Dataset excerpts:
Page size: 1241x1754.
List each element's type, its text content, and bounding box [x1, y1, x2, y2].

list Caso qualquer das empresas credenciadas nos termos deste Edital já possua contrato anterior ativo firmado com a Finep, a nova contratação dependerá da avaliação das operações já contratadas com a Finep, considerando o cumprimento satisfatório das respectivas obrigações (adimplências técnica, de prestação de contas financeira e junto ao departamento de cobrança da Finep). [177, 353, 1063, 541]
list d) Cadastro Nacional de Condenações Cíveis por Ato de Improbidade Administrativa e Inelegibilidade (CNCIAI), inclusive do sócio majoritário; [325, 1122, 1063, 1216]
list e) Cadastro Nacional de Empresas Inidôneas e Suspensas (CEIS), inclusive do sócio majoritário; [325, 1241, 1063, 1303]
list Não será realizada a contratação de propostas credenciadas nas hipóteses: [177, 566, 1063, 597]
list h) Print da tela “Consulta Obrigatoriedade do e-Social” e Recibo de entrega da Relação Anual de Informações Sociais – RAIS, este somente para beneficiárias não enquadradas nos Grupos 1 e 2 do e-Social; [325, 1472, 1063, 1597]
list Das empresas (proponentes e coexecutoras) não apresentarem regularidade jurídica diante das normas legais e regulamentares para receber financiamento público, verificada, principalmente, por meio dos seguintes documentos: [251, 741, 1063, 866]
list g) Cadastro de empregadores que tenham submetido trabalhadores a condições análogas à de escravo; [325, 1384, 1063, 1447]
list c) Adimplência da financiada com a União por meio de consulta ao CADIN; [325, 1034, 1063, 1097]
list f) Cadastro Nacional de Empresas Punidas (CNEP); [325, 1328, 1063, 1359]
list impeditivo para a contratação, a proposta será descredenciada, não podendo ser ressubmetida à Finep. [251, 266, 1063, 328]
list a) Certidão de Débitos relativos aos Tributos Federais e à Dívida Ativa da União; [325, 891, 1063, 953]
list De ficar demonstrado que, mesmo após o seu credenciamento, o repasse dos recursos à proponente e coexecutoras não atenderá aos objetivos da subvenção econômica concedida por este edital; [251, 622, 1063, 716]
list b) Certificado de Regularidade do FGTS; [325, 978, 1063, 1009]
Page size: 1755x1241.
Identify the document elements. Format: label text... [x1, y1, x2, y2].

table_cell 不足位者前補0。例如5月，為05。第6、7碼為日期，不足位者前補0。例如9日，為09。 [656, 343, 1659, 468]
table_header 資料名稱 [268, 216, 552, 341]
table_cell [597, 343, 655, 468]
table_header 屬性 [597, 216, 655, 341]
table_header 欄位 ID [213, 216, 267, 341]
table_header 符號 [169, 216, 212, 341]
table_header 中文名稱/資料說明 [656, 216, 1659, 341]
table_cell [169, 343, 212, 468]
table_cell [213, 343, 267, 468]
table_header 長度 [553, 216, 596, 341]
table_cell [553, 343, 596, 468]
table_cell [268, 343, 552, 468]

Written exercise:
Write out, as a JSON array of strings with one string per line and no blank lines, the data from its first line through the line that contains "List each element's".

Complete answer:
[
  "Page size: 1241x1754.",
  "List each element's type, its text content, and bounding box [x1, y1, x2, y2]."
]